Mme Ranger croit aussi que l’humidité qui régnait dans son logement, où elle et sa famille ont vécu trois ans et demi, leur a provoqué des problèmes de santé.

Des relations parfois difficiles entre locataires et propriétaires

En 1975, l’inflation moyenne au Canada se situe à 10,70 %.

Les augmentations du prix des loyers en  1976 devraient donc logiquement se retrouver à ce niveau.

Mais certains propriétaires abusent et demandent des hausses de loyer parfois faramineuses

D’autres négligent des logements qui nécessitent des rénovations.

C’est à la Commission du logement du Québec de gérer les différends.

Consommateurs avertis, 18 février 1976

Le journaliste Simon Durivage propose un reportage dans le cadre de l’émission Consommateurs avertis du 18 février 1976 qui décrit ce qui se passe à la Commission des logements du Québec.

Les doléances des locataires sont toujours à peu près les mêmes.

Plusieurs dénoncent leurs propriétaires pour des augmentations abusives.

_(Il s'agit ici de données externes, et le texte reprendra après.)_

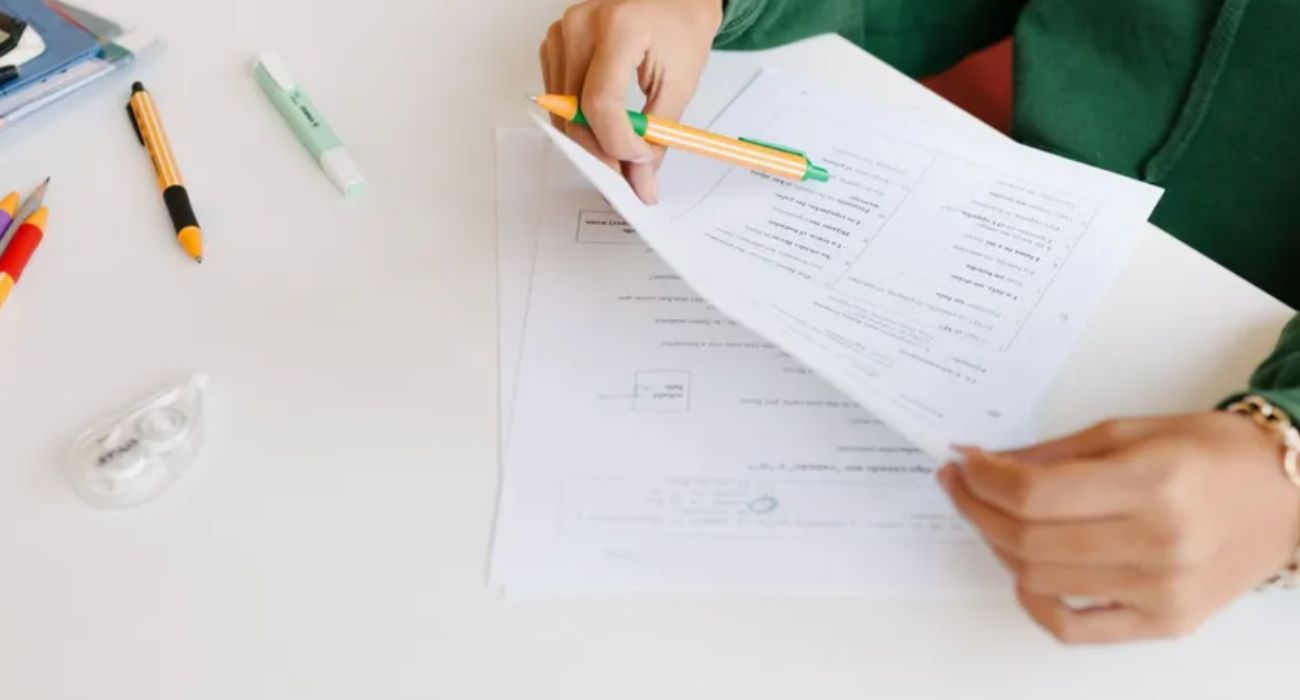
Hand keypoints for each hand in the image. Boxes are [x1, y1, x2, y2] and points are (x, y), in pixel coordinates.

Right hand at [540, 0, 722, 202]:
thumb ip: (657, 133)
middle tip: (627, 179)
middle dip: (602, 153)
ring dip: (589, 142)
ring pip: (562, 112)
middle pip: (576, 111)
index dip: (617, 142)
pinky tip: (603, 128)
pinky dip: (579, 122)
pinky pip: (558, 99)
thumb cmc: (681, 26)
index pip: (601, 101)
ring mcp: (562, 33)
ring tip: (619, 155)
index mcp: (619, 27)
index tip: (639, 161)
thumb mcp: (680, 82)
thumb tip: (641, 179)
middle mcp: (581, 26)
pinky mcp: (554, 44)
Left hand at [938, 413, 1299, 643]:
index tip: (962, 463)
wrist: (1287, 497)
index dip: (982, 479)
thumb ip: (1052, 453)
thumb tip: (985, 463)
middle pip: (1028, 540)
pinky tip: (1025, 572)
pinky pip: (1074, 628)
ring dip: (999, 546)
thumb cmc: (1212, 455)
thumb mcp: (1129, 432)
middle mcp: (1158, 543)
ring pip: (1040, 581)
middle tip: (960, 486)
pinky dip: (1036, 603)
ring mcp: (1161, 591)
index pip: (1033, 494)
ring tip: (992, 518)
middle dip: (977, 509)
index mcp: (1150, 483)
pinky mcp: (1164, 623)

D’autres réclament des rénovations qui ont été, selon eux, promises depuis des semaines, voire des mois, mais qui n'ont jamais été réalisées.

Le reportage de Simon Durivage montre que des augmentations allant jusqu’à 40 % ont été exigées par certains propriétaires pour des renouvellements de bail.

Certains témoignages et certaines images laissent voir l’état d’insalubrité dans les environnements de certains logements.

On constate par ailleurs que les fonctionnaires de la Commission du logement travaillent fort à trouver des solutions aux différends.

Mais plusieurs croient qu’il faudrait que les relations entre locataires et propriétaires soient encore mieux encadrées.

Le 1er octobre 1980, le gouvernement Lévesque instaure, par le biais de la loi 107, une Régie du logement.

Cette Régie du logement amènera certaines améliorations.

Parmi celles-ci, signalons l’obligation pour le propriétaire de divulguer le prix payé par le précédent locataire.

Signalons aussi une nouvelle disposition qui permet à des locataires insatisfaits de déposer le paiement de leur loyer à la Régie du logement par avis écrit s’ils estiment que leurs propriétaires ne remplissent pas leurs obligations.

Par ailleurs, la loi 107 permet aux locataires qui vivent dans des logements jugés insalubres de quitter les lieux sans payer les propriétaires.

En janvier 2020, la Régie logement suggérait des augmentations de prix de 1,3 % à 2,1 % selon le type de logement loué.